Republicans of all stripes believe that tax reform is do-or-die and that their majorities in the House and the Senate are at stake if they can't push it through. But the behind-closed-doors, late-night jockeying and lack of information for members who will have to vote on the plan are reminiscent of the health care debacle earlier this year.
A source familiar with the plans pointed to outside groups as the source of the trouble. House Speaker Paul Ryan, R-Wis., met with conservative stakeholders Tuesday afternoon after he spoke with President Donald Trump. They emerged from the meeting with details of the tax plan that some members of the committee had yet to receive.
Ryan's office said Tuesday's meeting with outside groups didn't directly affect the delay of the announcement.
"The meeting had no bearing on timing. It was a conceptual discussion of ideas included in the previously released framework, including issues that the Ways and Means Committee will need to decide," spokeswoman AshLee Strong said. "He was not pitching a plan. Decisions on those details will be coming from the committee."
The heart of the issue: whether the plan can meet the $1.5 trillion spending limit set by the budget and whether the cut will be distributed across the middle class. So-called distribution tables that outline the benefits for the wealth versus the middle class will be closely watched.

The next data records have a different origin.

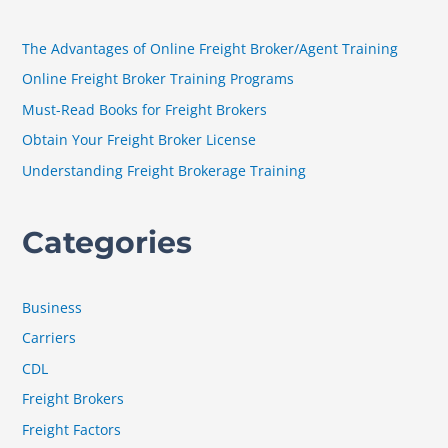
c
h
The Advantages of Online Freight Broker/Agent Training
f
Online Freight Broker Training Programs
o
Must-Read Books for Freight Brokers
r
Obtain Your Freight Broker License
:
Understanding Freight Brokerage Training
Categories
Business
Carriers
CDL
Freight Brokers
Freight Factors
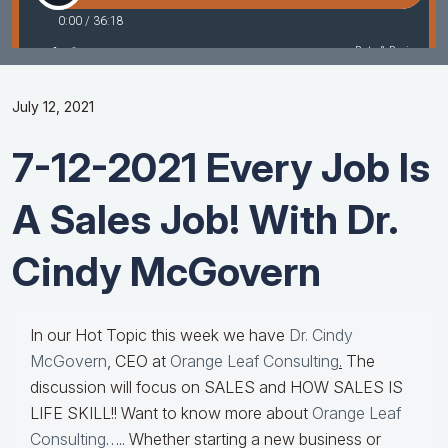
July 12, 2021
7-12-2021 Every Job Is
A Sales Job! With Dr.
Cindy McGovern
In our Hot Topic this week we have
Dr. Cindy
McGovern
, CEO at
Orange Leaf Consulting
.
The
discussion will focus on SALES and HOW SALES IS
LIFE SKILL!! Want to know more about
Orange Leaf
Consulting
….. Whether starting a new business or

Republicans are under political pressure to make sure it's viewed as a broad middle-class tax cut and not a package of tax breaks for wealthy Americans.
A confident-sounding Ryan told a group of conservatives during a meeting Tuesday afternoon that lawmakers are close to a deal but that the remaining issue revolved around the state and local tax deduction, a prize issue for blue-state Republicans who are fiercely protective of the deduction.
Heading into Tuesday, the compromise on the table was to allow taxpayers from high-tax states, such as New York, New Jersey and California, to continue deducting their property taxes from their federal tax bills. But the state and local tax deduction, which allows taxpayers to deduct their local taxes from their federal tax bills, would be eliminated.
Ryan told the conservatives that the agreement wasn't set in stone and that there were additional meetings with New York and New Jersey Republicans into the evening.
The conservative source was skeptical, however, of Ryan's optimism. The conservative leader wondered whether Ryan was holding back and whether negotiations were further away from a final product than Ryan was letting on.
Eliminating the state and local tax would bring in $1.3 trillion of much-needed revenue to pay for large corporate tax cuts.
Ryan told the group that he was committed to a corporate tax rate of 20 percent — down from the current 35 percent rate — and that it wouldn't be phased in, the source said. The idea was being considered because tax writers are desperately looking for revenue. Trump has said he wants the rate at 20 percent, and members of the conservative House Freedom Caucus would likely withdraw their support if it was phased in.
Ryan also told the group that the highest tax bracket of 39.6 percent would remain in place for income thresholds between $750,000 to $950,000 a year. Ryan wanted to keep it below $1 million so it wouldn't be labeled a "millionaires' tax," the source said.
To that end, 401(k) retirement plans are likely to remain untouched, multiple sources said Tuesday, or the pre-tax contribution limit could be increased, at the president’s request.
Ryan told the conservatives who attended the meeting that he wouldn't give in to home builders and that the home mortgage deduction would be kept instead of implementing a tax credit, which would be a bigger tax break for more people.